Ac-225 Rosopatamab Tetraxetan (CONV01-α): CONVERGE-01 Interim Data Show Encouraging Activity After Lu-177-PSMA Therapy


Ac-225 rosopatamab tetraxetan shows promising activity in Lu-PSMA–pretreated mCRPC | Urology Times

Advanced Therapy Watch

BLUF (Bottom Line Up Front): 

At the 2026 ASCO Annual Meeting, Convergent Therapeutics reported interim Phase 2 results from Part 3 of the CONVERGE-01 trial testing Ac-225 rosopatamab tetraxetan (CONV01-α), an alpha-particle-emitting radioantibody, in men with metastatic castration-resistant prostate cancer (mCRPC) whose disease had already progressed after Lu-177-PSMA radioligand therapy — a population with no established standard of care. Among 35 treated patients, 40% of those evaluable for PSA response achieved a decline of 50% or more, with the best durability seen at the intended Phase 3 target dose (median radiographic progression-free survival of 8.41 months). Side effects were mostly blood-count related and manageable; there was no kidney toxicity and no severe dry mouth. No patients stopped treatment because of side effects. The company plans to move CONV01-α into a pivotal Phase 3 trial for this Lu-PSMA-exposed population. CONVERGE-01 (NCT06549465) continues to enroll at UC San Diego and other U.S. sites; this is the same trial in which our IPCSG member Stephen Pendergast is currently participating.

Why This Matters

Lu-177-PSMA radioligand therapy (marketed as Pluvicto) has become a mainstay treatment for PSMA-positive mCRPC, but nearly all men eventually progress on it, and until now there has been no agreed-upon next step once that happens. CONV01-α approaches the same PSMA target with a different tool: instead of a small PSMA-binding molecule carrying a beta-emitting isotope (Lu-177), it uses a full-sized monoclonal antibody called rosopatamab, developed from research by Dr. Neil Bander at Weill Cornell Medicine, to carry the alpha-emitting isotope actinium-225 (Ac-225) directly into PSMA-expressing tumor cells. Alpha particles deposit far more energy over a much shorter path than beta particles, which in principle allows more precise cell killing with less collateral damage to nearby healthy tissue — including the salivary glands and kidneys, both of which can be affected by other PSMA-targeted radioligand therapies.
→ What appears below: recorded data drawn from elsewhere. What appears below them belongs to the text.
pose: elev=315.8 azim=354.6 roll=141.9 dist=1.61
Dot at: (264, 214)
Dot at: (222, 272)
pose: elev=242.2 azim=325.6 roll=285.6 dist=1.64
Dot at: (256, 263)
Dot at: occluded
What Was Reported at ASCO 2026

The data were presented on June 1, 2026, by Dr. Michael J. Morris of Memorial Sloan Kettering Cancer Center, Scientific Advisory Committee Co-Chair for the trial, during ASCO's "Radiation Re-Imagined: Radioligand Innovation in Prostate Cancer" clinical science symposium in Chicago.

Patients and Trial Design

CONVERGE-01 is a Phase 2, open-label, multicenter study conducted in three parts. Part 1 characterized how the radioantibody distributes through the body and to tumor sites. Part 2 enrolled patients who had never received Lu-PSMA therapy, for dose optimization. Part 3 — the cohort reported at ASCO — enrolled patients who had already progressed on Lu-177-PSMA. All patients received CONV01-α as a fractionated two-dose regimen, on Day 1 and Day 15 of a single cycle.
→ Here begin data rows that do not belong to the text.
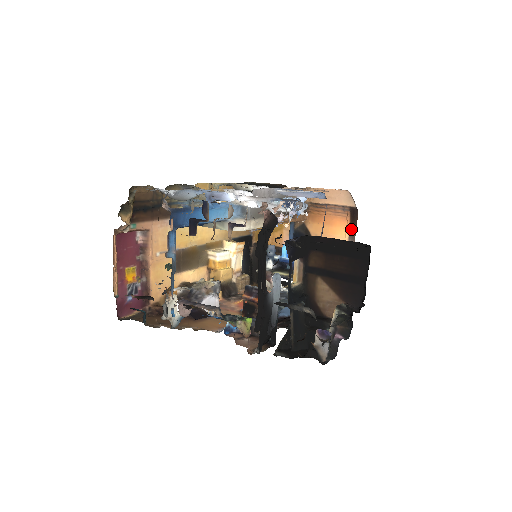
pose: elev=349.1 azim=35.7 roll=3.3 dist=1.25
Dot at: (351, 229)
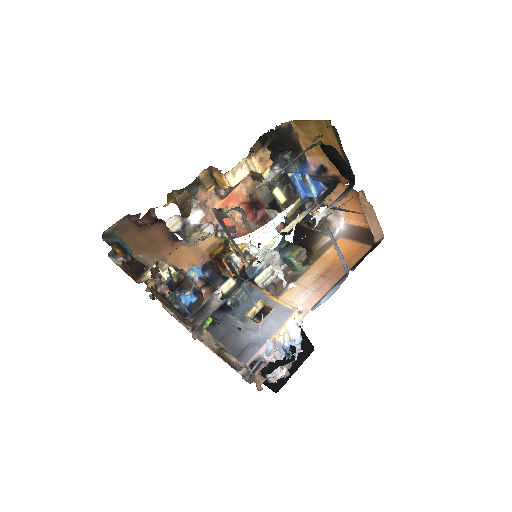
Dot at: (358, 230)
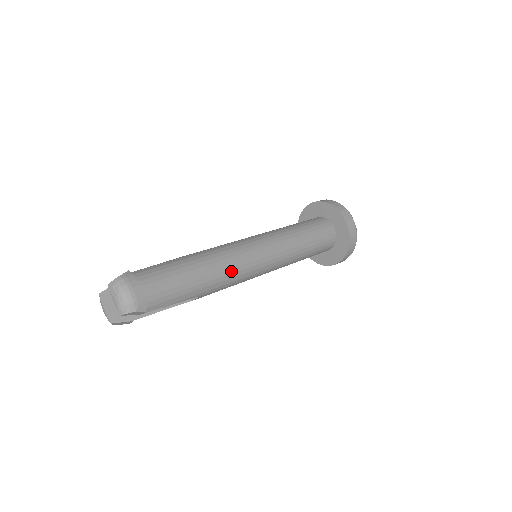
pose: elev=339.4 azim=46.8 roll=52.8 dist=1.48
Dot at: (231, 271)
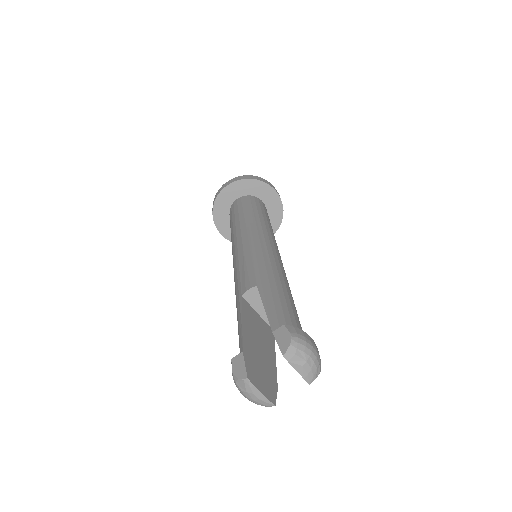
Dot at: occluded
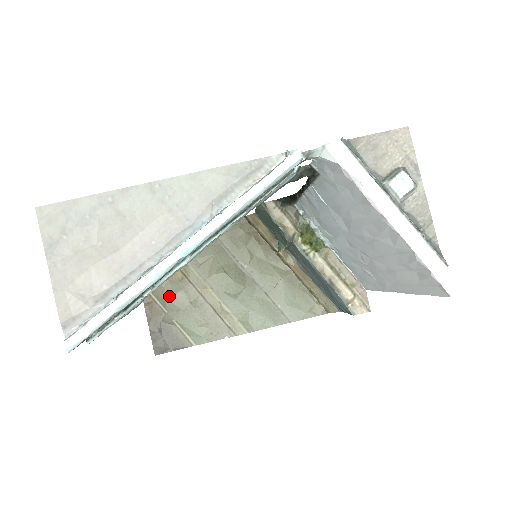
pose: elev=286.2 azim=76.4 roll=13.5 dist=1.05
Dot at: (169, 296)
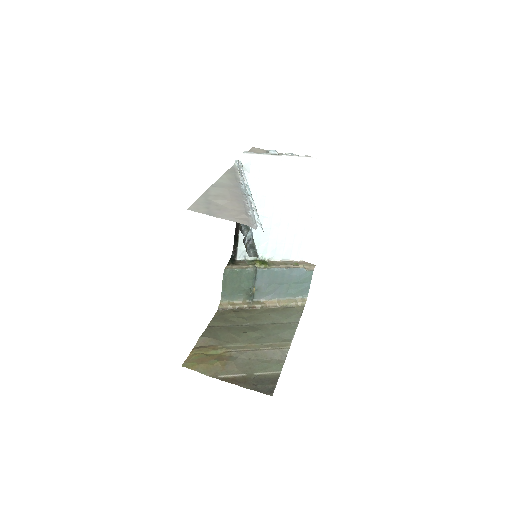
Dot at: (236, 366)
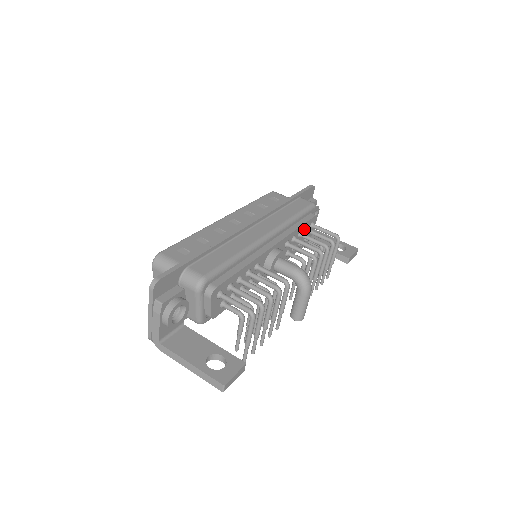
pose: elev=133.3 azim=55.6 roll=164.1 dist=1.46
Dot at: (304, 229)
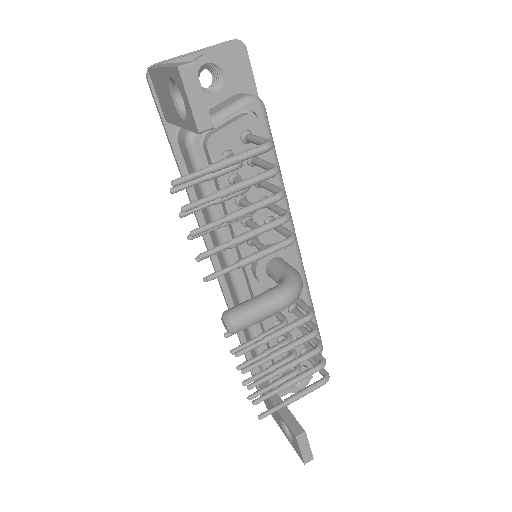
Dot at: (302, 333)
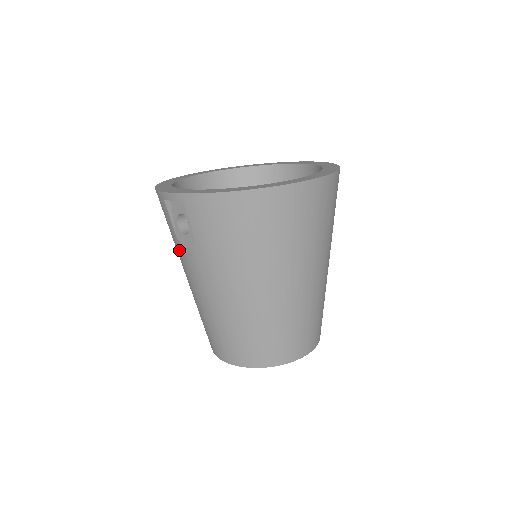
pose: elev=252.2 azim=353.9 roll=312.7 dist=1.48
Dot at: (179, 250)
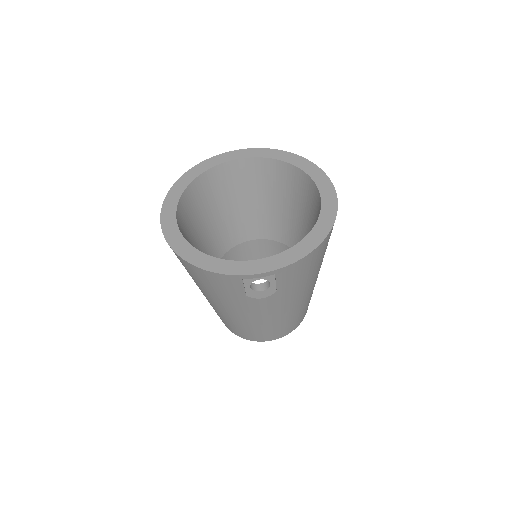
Dot at: (243, 302)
CharacteristicPart 3 Cohort (n=35)
Median age72 years (range 58–83)
Median baseline PSA40.12 ng/mL (range 4.16–1,910)
Prior taxane chemotherapy80%
Prior ARPI therapy (e.g., abiraterone, enzalutamide, apalutamide, darolutamide)100%
Median prior Lu-177-PSMA cycles6 (range 2–6)
Median follow-up at analysis8.14 months

Efficacy

  • Among 25 patients evaluable for PSA response, 40% achieved a PSA decline of ≥50%, with responses seen across all dose groups tested (below, at, and above the intended target dose).
  • Durability was greatest at the dose selected for the planned Phase 3 trial (9 MBq/kg), where median radiographic progression-free survival reached 8.41 months (95% CI, 2.83 to not-yet-reached).
  • Dose escalation was completed without dose-limiting toxicities across the dose levels evaluated.

Safety

The most frequently reported treatment-related side effects were dry mouth (62.9%), nausea (60%), and reductions in lymphocyte and platelet counts (60% each), followed by fatigue (54.3%), anemia (40%), reduced appetite (40%), reduced white blood cell count (40%), reduced neutrophil count (34.3%), and altered taste (22.9%). Grade 3 (more severe) side effects were described as clinically manageable and generally temporary, and no patient discontinued treatment because of a side effect. Notably, there was no kidney toxicity and no severe (Grade 3+) dry mouth reported — an important distinguishing feature, since kidney effects and severe dry mouth have been concerns with some other PSMA-targeted radioligand approaches. Baseline dry mouth related to prior radioligand therapy was already present in 48.6% of enrolled patients before starting CONV01-α, rising modestly to 62.9% during treatment; Dr. Morris noted this uptick was somewhat unexpected, since imaging studies of the drug show minimal uptake in the salivary glands.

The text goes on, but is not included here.